Presidente

Marcelo quer Governo a chegar a "meio caminho" com professores e aconselha a "não radicalizar posições"

19 janeiro 2023 13:15

Rita Dinis

Rita Dinis

Jornalista

miguel pereira da silva/lusa

Recuperação do tempo de serviço perdido continua a dividir Governo e sindicatos. Em modo árbitro, Marcelo vê “mérito” na luta dos professores e volta a pôr água na fervura: não quer crispação a subir de tom e quer ver o Governo a esforçar-se para chegar a “meio caminho” na questão fraturante

19 janeiro 2023 13:15

Rita Dinis

Rita Dinis

Jornalista

Além do braço de ferro sobre o mecanismo de escrutínio dos governantes, Marcelo Rebelo de Sousa e António Costa também continuam num bate-boca público sobre as reivindicações dos professores e o processo negocial em curso. Depois de ter chamado o ministro das Finanças à conversa, uma vez que a grande reivindicação dos professores é de cariz orçamental (querem recuperar os seis anos de tempo de serviço perdidos quando as carreiras foram congeladas), Marcelo volta agora a apelar ao Governo para que não seja intransigente na questão da recuperação do tempo de serviço e que chegue a “meio caminho”.

“O talento está em encontrar um meio caminho, que não é nem o que os sindicatos querem, porque o Governo diz que não há dinheiro, mas também não é exatamente o ponto de partida do Governo. Espero, e sou paciente em matéria de compromissos, que seja possível chegar a um acordo”, disse o Presidente da República esta quinta-feira à margem de um evento com músicos no Palácio de Belém.

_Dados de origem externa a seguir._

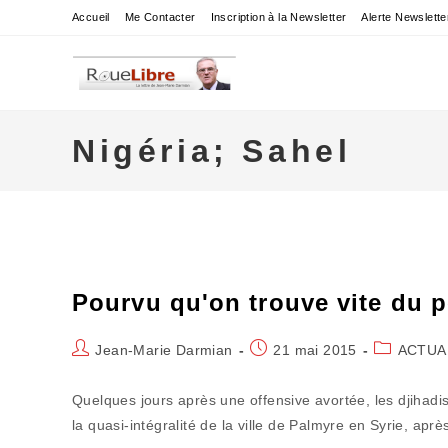
Skip
Accueil
Me Contacter
Inscription à la Newsletter
Alerte Newslette
to
content
Nigéria; Sahel
Pourvu qu'on trouve vite du p
Auteur/autrice
Publication
Post
Jean-Marie Darmian
21 mai 2015
ACTUA
de
publiée :
category:
la
Quelques jours après une offensive avortée, les djihadis
publication :
la quasi-intégralité de la ville de Palmyre en Syrie, apr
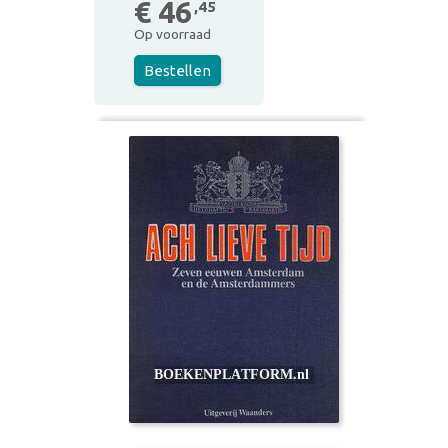
€ 46
,45
Op voorraad
Bestellen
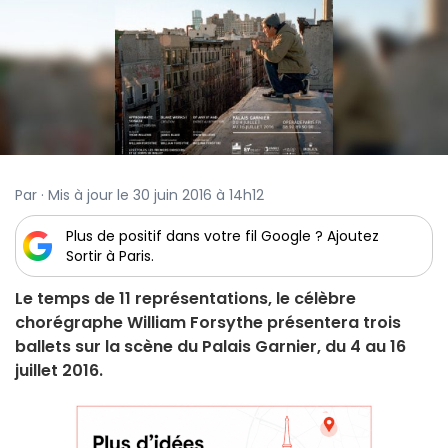
Par · Mis à jour le 30 juin 2016 à 14h12
Plus de positif dans votre fil Google ? Ajoutez
Sortir à Paris.
Le temps de 11 représentations, le célèbre
chorégraphe William Forsythe présentera trois
ballets sur la scène du Palais Garnier, du 4 au 16
juillet 2016.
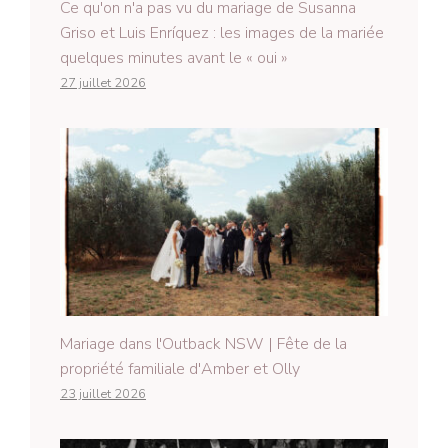
Ce qu'on n'a pas vu du mariage de Susanna
Griso et Luis Enríquez : les images de la mariée
quelques minutes avant le « oui »
27 juillet 2026
Mariage dans l'Outback NSW | Fête de la
propriété familiale d'Amber et Olly
23 juillet 2026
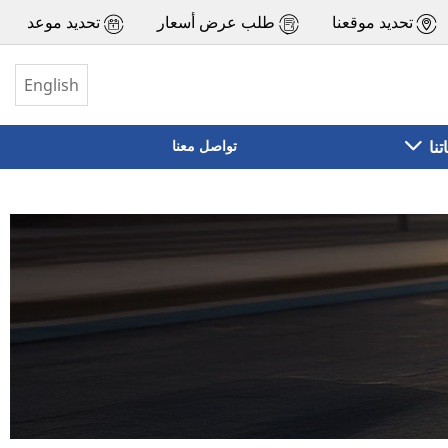
تحديد موقعنا
طلب عرض أسعار
تحديد موعد
English
تنا
تواصل معنا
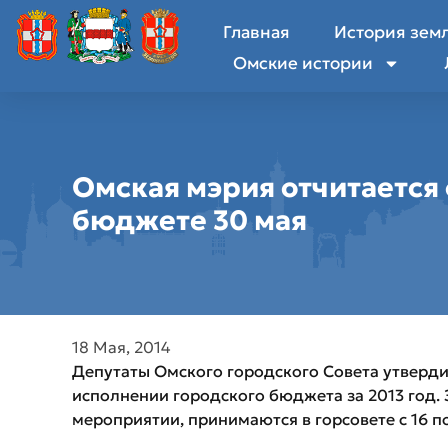
Главная
История зем
Омские истории
Омская мэрия отчитается
бюджете 30 мая
18 Мая, 2014
Депутаты Омского городского Совета утверди
исполнении городского бюджета за 2013 год. 
мероприятии, принимаются в горсовете с 16 по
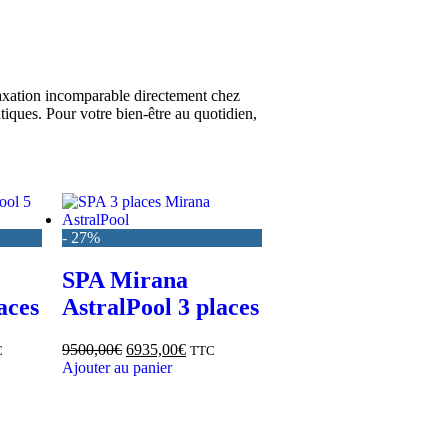
elaxation incomparable directement chez
iques. Pour votre bien-être au quotidien,
- 27%
SPA Mirana
aces
AstralPool 3 places
9500,00
€
6935,00
€
C
TTC
Ajouter au panier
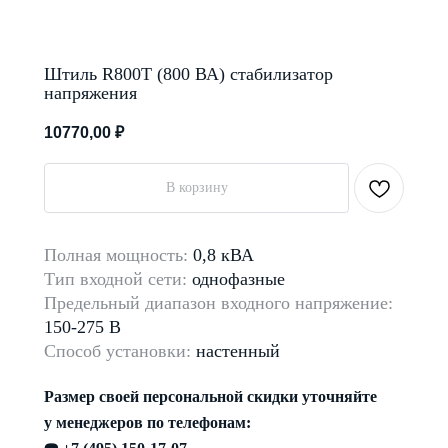
Штиль R800T (800 ВА) стабилизатор
напряжения
10770,00
₽
В корзину
Полная мощность:
0,8 кВА
Тип входной сети:
однофазные
Предельный диапазон входного напряжение:
150-275 В
Способ установки:
настенный
Размер своей персональной скидки уточняйте
у менеджеров по телефонам:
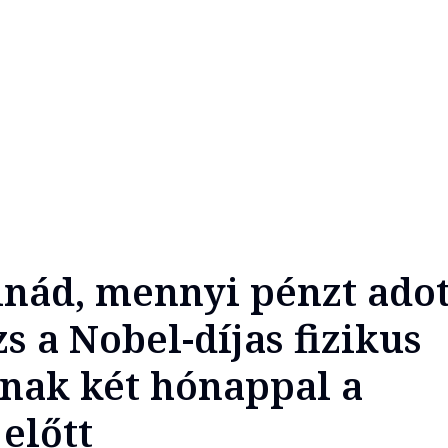
lnád, mennyi pénzt adot
s a Nobel-díjas fizikus
nak két hónappal a
előtt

Para Marcelo, um ponto de partida é isso mesmo, um ponto de partida e não um ponto de chegada, e é nesse sentido que o diálogo deve prosseguir, ainda que “em contra-relógio” para que a greve não se estenda até ao período de interrupção letiva do Carnaval. “Tudo o que contribua para crispar ou irritar não é bom”, disse ainda quando questionado sobre se devem ser ponderados serviços mínimos para não prejudicar ainda mais os alunos das escolas públicas. É preciso esperar pelos parecer pedido pelo Governo ao Conselho Consultivo da PGR (sobre a legalidade das greves): “Interessa não radicalizar posições”.

Voltando a colocar-se ao lado dos professores, Marcelo afirma que vê “mérito” na luta da classe, nem que seja o facto de ter levado o Governo a “tomar consciência” de que tinha de agir. “Aí a luta dos professores teve um mérito: o facto de o governo ter agora tomado a consciência de que devia avançar com formulações e propostas mais concretas em pontos sensíveis para os professores”, disse.

Entre as reivindicações que constam no ponto de partida dos sindicatos, Marcelo vê o Governo a ir ao encontro da maior parte delas: está resolvida, após recuo, a questão da suposta municipalização da contratação de professores; o Governo está disposto a reduzir os quadros de zona pedagógica, para reduzir a distância máxima em que os professores se podem deslocar para fora da sua área de residência; está disposto a reduzir a burocracia e tem “maior abertura” para aumentar a vinculação e acabar com a precariedade, assim como também mostrou “abertura” para mexer em escalões de progressão na carreira. Mas “há um ponto que continua ainda por resolver, que é o mais complicado: o da recuperação do tempo de serviço perdido”, notou Marcelo.

Trata-se de uma velha reivindicação dos professores, que viram as suas carreiras congeladas no tempo da troika, tendo perdido um total de nove anos, quatro meses e 42 dias de serviço. A partir de 2018, o Governo descongelou as carreiras e começou a haver progressão, mas o tempo perdido não voltou a ser recuperado, faltando agora mais de seis anos de carreira que os professores querem ver ponderados nas contas. Foi, de resto, essa reivindicação que, em 2019, motivou uma ameaça de demissão do Governo de António Costa quando o Parlamento se preparava para aprovar, em coligação negativa, a exigência dos professores. Costa foi irredutível e, por estes dias, tem voltado a invocar o argumento da sustentabilidade das contas para rejeitar atender a essa exigência, assim como tem dito que o que importa é dar passos sólidos (não maiores do que a perna) para que as carreiras não voltem a ter de ser congeladas no futuro.

Marcelo, contudo, não quer ver o Governo intransigente com os professores: “o diálogo tem de continuar”, disse o Presidente. “Se não se conseguir chegar à solução perfeita, que seja uma solução que agrade num maior número de pontos a um maior número de interessados”. E os interessados são todos: pais, professores, alunos, governo, sindicatos.